**Exercise details**.
Identify the line with "186 260 6.45"; copy word for word that line and every one after it, to the end of the listing. Exclude pictures.

**Dataset content**.
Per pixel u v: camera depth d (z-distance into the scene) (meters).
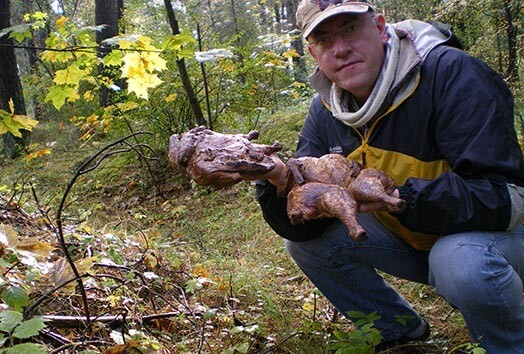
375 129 1.27
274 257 2.24
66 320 1.30
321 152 1.44
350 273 1.43
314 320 1.45
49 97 1.56
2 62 5.80
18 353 0.85
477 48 3.62
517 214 1.12
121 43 1.45
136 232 2.62
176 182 3.71
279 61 3.83
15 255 1.38
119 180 4.08
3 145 5.97
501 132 1.12
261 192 1.29
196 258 2.26
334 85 1.34
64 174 4.57
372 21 1.23
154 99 3.83
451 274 1.13
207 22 6.48
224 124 4.27
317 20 1.20
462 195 1.09
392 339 1.44
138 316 1.42
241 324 1.50
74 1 11.33
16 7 9.99
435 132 1.20
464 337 1.48
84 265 1.41
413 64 1.19
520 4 3.19
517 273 1.22
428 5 4.66
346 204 1.01
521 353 1.16
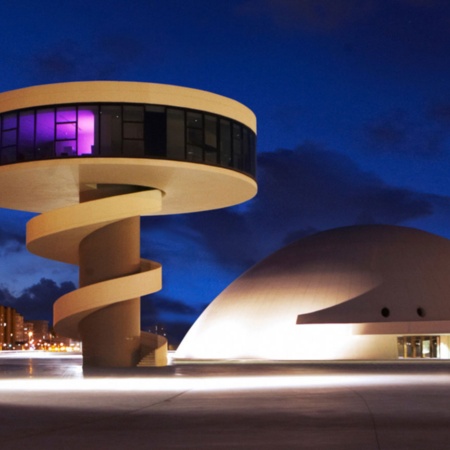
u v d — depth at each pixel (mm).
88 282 39781
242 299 60375
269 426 12875
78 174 38531
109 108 37219
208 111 38969
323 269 59406
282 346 56094
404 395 19000
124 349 40156
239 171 40312
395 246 60812
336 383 24125
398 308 56375
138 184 40719
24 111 37656
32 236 39188
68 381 26328
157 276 40125
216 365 42875
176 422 13562
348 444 10805
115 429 12695
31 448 10680
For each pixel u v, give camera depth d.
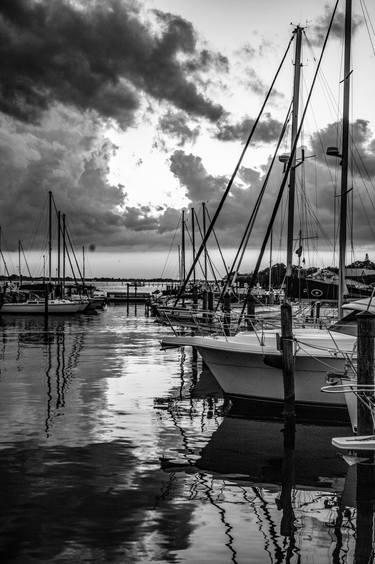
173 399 16.61
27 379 19.58
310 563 6.93
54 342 33.00
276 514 8.34
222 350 15.74
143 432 12.84
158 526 7.86
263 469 10.42
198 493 9.12
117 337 36.41
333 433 13.18
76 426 13.20
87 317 59.78
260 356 15.24
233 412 15.09
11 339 34.84
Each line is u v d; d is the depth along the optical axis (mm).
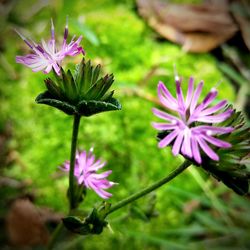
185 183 111
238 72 142
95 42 116
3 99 119
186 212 109
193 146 53
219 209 109
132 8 145
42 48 61
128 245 102
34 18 142
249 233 109
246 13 146
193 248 105
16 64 126
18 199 106
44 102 61
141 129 113
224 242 109
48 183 107
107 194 71
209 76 130
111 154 109
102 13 140
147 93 120
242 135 58
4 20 140
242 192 59
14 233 104
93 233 67
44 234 104
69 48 61
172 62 130
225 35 141
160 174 109
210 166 58
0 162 111
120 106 62
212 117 55
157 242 102
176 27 139
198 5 144
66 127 113
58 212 104
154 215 85
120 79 121
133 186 106
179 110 56
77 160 73
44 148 111
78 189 72
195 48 136
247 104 131
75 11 140
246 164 59
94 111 62
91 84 62
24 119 115
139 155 110
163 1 145
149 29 139
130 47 130
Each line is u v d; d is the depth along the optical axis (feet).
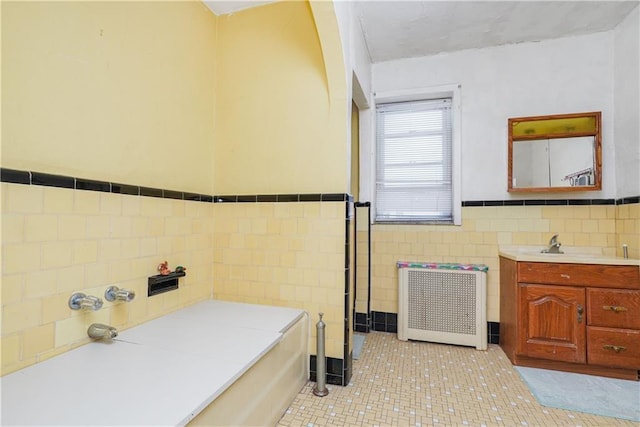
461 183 9.12
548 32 8.27
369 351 8.00
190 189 6.58
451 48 9.11
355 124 10.25
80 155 4.42
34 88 3.88
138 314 5.35
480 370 6.93
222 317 5.82
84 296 4.38
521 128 8.67
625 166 7.66
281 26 6.95
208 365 3.94
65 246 4.22
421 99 9.87
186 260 6.45
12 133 3.67
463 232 9.04
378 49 9.18
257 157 7.04
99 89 4.69
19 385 3.42
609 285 6.63
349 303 6.48
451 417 5.18
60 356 4.10
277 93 6.94
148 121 5.56
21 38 3.75
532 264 7.13
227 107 7.28
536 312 7.06
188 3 6.52
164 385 3.46
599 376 6.68
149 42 5.56
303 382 6.18
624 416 5.25
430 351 8.01
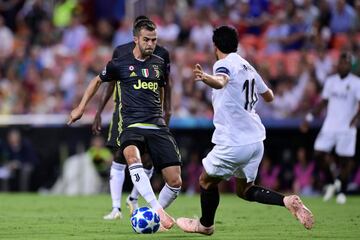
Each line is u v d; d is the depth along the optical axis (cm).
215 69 2547
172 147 2941
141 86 2966
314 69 6184
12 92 7062
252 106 2597
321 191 5541
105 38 7756
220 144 2561
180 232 2839
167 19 7331
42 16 8006
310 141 5634
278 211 3875
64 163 5841
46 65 7531
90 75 6844
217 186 2642
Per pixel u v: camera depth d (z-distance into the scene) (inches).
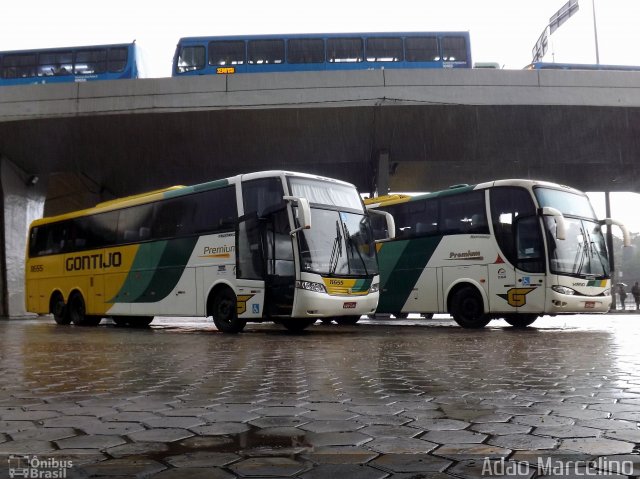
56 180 1429.6
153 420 162.9
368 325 696.4
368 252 538.9
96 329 649.0
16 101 1029.8
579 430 146.6
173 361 307.7
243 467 118.8
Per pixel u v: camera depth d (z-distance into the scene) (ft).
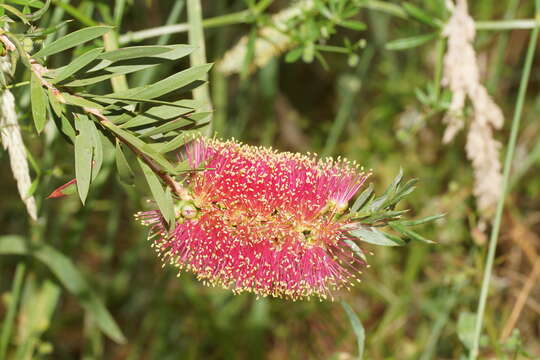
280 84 3.93
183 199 1.38
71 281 2.00
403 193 1.36
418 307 2.76
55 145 1.97
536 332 2.91
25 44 1.31
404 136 2.21
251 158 1.42
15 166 1.47
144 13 2.96
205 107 1.66
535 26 1.92
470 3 3.04
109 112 1.34
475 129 2.01
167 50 1.31
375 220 1.38
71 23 2.08
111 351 3.10
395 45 2.00
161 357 2.78
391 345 2.89
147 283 3.10
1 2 1.38
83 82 1.32
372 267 2.99
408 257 3.01
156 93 1.32
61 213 2.36
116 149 1.31
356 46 1.94
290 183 1.42
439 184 3.19
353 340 2.76
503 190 1.86
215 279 1.44
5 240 1.98
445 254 2.73
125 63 1.35
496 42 3.00
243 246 1.41
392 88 3.29
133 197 2.07
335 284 1.46
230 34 3.08
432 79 3.28
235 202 1.39
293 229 1.42
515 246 2.74
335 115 3.77
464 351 1.97
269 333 3.02
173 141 1.33
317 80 3.95
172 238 1.45
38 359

**Task solution**.
186 260 6.45
12 133 3.67
463 232 9.04
378 49 9.18
257 157 7.04
99 89 4.69
19 385 3.42
609 285 6.63
349 303 6.48
451 417 5.18
60 356 4.10
277 93 6.94
148 121 5.56
21 38 3.75
532 264 7.13
227 107 7.28
536 312 7.06
188 3 6.52
164 385 3.46
599 376 6.68
149 42 5.56
303 382 6.18
624 416 5.25
430 351 8.01
Each line is u v d; d is the depth along the optical axis (cm).
215 69 2547
172 147 2941
141 86 2966
314 69 6184
12 92 7062
252 106 2597
321 191 5541
105 38 7756
220 144 2561
180 232 2839
167 19 7331
42 16 8006
310 141 5634
278 211 3875
64 163 5841
46 65 7531
90 75 6844
217 186 2642
Per pixel u v: camera depth d (z-distance into the scene) (inches).
56 180 1429.6
153 420 162.9
368 325 696.4
368 252 538.9
96 329 649.0
16 101 1029.8
579 430 146.6
173 361 307.7
243 467 118.8
Per pixel u v: camera depth d (z-distance into the scene) (ft).
280 84 3.93
183 199 1.38
71 281 2.00
403 193 1.36
418 307 2.76
55 145 1.97
536 332 2.91
25 44 1.31
404 136 2.21
251 158 1.42
15 166 1.47
144 13 2.96
205 107 1.66
535 26 1.92
470 3 3.04
109 112 1.34
475 129 2.01
167 50 1.31
375 220 1.38
71 23 2.08
111 351 3.10
395 45 2.00
161 357 2.78
391 345 2.89
147 283 3.10
1 2 1.38
83 82 1.32
372 267 2.99
408 257 3.01
156 93 1.32
61 213 2.36
116 149 1.31
356 46 1.94
290 183 1.42
439 184 3.19
353 340 2.76
503 190 1.86
215 279 1.44
5 240 1.98
445 254 2.73
125 63 1.35
496 42 3.00
243 246 1.41
392 88 3.29
133 197 2.07
335 284 1.46
230 34 3.08
432 79 3.28
235 202 1.39
293 229 1.42
515 246 2.74
335 115 3.77
464 351 1.97
269 333 3.02
173 141 1.33
317 80 3.95
172 238 1.45
38 359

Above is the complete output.